WHAT TO DO: Take the entries below and print only the lines from the one with "NUMISMATICS FOR CANADA" through the one with "selection of European", exactly as they stand, both ends included.

Stored data entries:
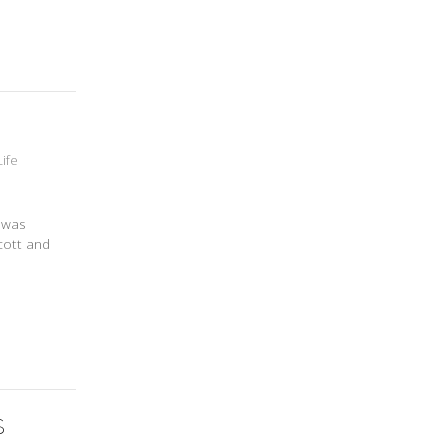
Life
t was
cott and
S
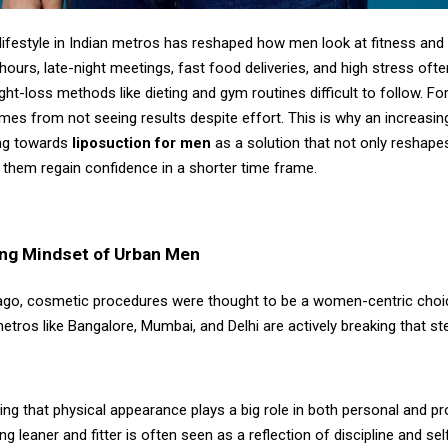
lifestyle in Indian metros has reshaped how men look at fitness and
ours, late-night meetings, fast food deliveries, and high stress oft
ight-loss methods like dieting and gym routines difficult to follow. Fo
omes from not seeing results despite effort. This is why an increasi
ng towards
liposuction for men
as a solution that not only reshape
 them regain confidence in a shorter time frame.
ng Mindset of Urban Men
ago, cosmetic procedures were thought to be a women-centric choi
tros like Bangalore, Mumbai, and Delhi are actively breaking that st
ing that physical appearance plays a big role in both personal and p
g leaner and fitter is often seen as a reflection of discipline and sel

---

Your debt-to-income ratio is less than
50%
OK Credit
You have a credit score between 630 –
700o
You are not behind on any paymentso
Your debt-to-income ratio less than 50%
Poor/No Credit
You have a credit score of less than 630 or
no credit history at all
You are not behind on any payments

---

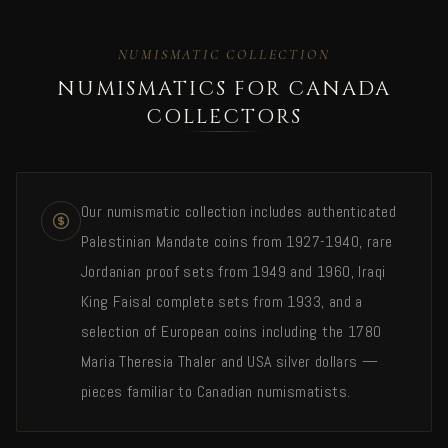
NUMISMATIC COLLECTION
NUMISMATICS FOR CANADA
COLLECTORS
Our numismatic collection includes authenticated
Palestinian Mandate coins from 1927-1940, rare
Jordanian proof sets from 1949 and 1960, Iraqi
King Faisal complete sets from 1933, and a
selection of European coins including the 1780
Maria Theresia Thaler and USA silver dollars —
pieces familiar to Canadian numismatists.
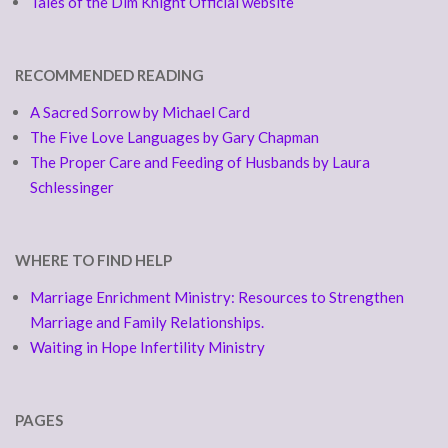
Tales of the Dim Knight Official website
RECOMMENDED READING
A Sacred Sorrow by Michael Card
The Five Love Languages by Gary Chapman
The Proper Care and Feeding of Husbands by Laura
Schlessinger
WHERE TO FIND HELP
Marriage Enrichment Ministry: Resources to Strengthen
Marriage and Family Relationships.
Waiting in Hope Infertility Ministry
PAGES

ANSWER TO THE EXERCISE:
NUMISMATICS FOR CANADA
COLLECTORS
Our numismatic collection includes authenticated
Palestinian Mandate coins from 1927-1940, rare
Jordanian proof sets from 1949 and 1960, Iraqi
King Faisal complete sets from 1933, and a
selection of European coins including the 1780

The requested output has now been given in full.